The true nature of The Fall is only clear when seen in the context of Whitehead's entire life and oeuvre.

 Whilst it can be analyzed very rewardingly in cine-theoretical and socio-political terms (although this has been all too lacking over the years - John Ryle's article being the prime exception), it is better seen as the revelation of a deep cartography, of the mytho-poetic arrangements of its protagonist's trajectory through the visible world. The tri-partite structure of the film mirrors Whitehead's own lived trinity of experience and the film entire serves as the mid-point in his examination of the form and significance of the all-seeing eye: From the microscope of Perception of Life to the visions of Egypt, from the magnified unseens of a cell through the material into the invisible meta-patterns of belief. It also serves as an oblique prologue to his later explicit interrogations of sexuality and as a coda to his society life, his time at the event centre.
 The film starts with a ceremonial immersion into the feminine, a loosing of control, the cameraman engulfed in a kaleidoscope of image-moments as he arrives in NY to film its breathing. Here we are in the eye of the 60's project, Godard and Mcluhan the presiding deities, their messages taken to liminal extremes. Perhaps it is true that this is the most edited film yet made. But The Fall not only shows the cut, the split. It is about rupture. It is a tracking-shot through fissures, a sonar raking tectonic grate. Lensing in on assassination, civil disturbance, police brutality and the director's own subsequent breakdown, it documents division, absence, gulfs.

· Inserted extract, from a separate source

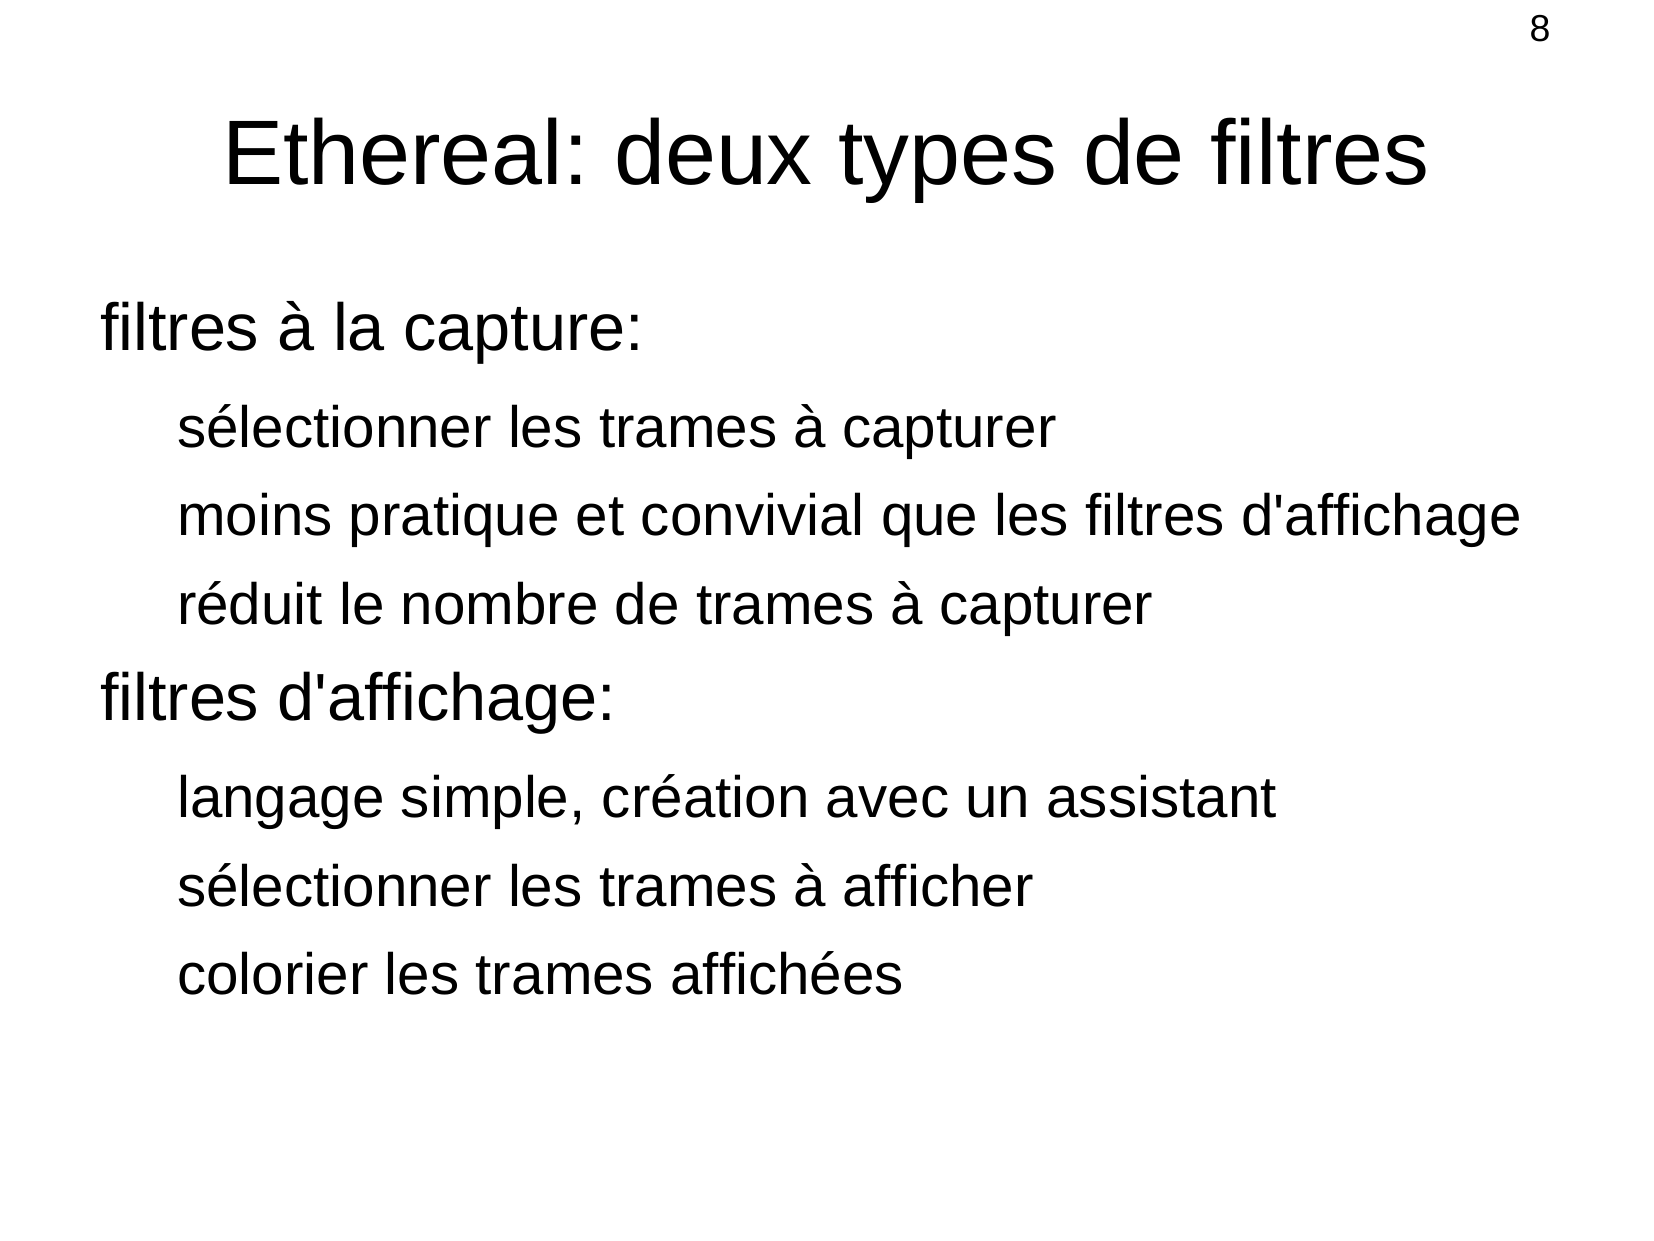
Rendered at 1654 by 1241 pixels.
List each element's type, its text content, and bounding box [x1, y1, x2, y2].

title Ethereal: deux types de filtres [82, 56, 1571, 250]
list filtres à la capture: sélectionner les trames à capturer moins pratique et convivial que les filtres d'affichage réduit le nombre de trames à capturer filtres d'affichage: langage simple, création avec un assistant sélectionner les trames à afficher colorier les trames affichées [82, 290, 1571, 1109]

While it removes the artificial separation of realities and fictions, it probes the space between intention/ideal and the manifest outcome of event with ceaseless precision. Whitehead's attempts in the second section at a mastery of the winds around him, an editing into reason of the chaos, are inevitably doomed, and the only course left open to him is the undelineated committment to the flow of things that he explores in the final sequence, the student occupation of Columbia University (which includes the suitably accidental appearance of an activist called Paul Auster) and the ensuing police invasion.
 The belonging inherent in the collective act, where image and word fuse in deed, regardless of the outcome, is the unavoidable (and desired) end-zone of the film's internallogic. In keeping with the explained premise, the pivotal incident of the film, the most 'real' moment, the central distress, is the police violence against the students (and PW himself as he tried to leave the building). This is not shown, except in result, effect, after-image. Whitehead is constructing before us the burning memories of the decade's end. Inevitably, the film-maker, independent but operating from within, now sees the moral authority of the system collapse. This collapse echoes and charges his own. Literally out-lawed, he carries disorder, and is ritually dismembered, a pre-requisite to his journey away from the social into falconry, and its greater connection. In this sense, it is entirely apt that the film's final image is that of Whitehead's face on the editing monitor, pixellating into space and light, a mirror of the atom and the galaxy, a reincorporation into flux and an anticipation of the consciousness of light that is the birth of Horus. The Fall therefore is a spectrum shift across a threshold, a necessary culmination that finds its sequel in an altogether different form, no longer a cinema of projected shadows, more of solar concentration.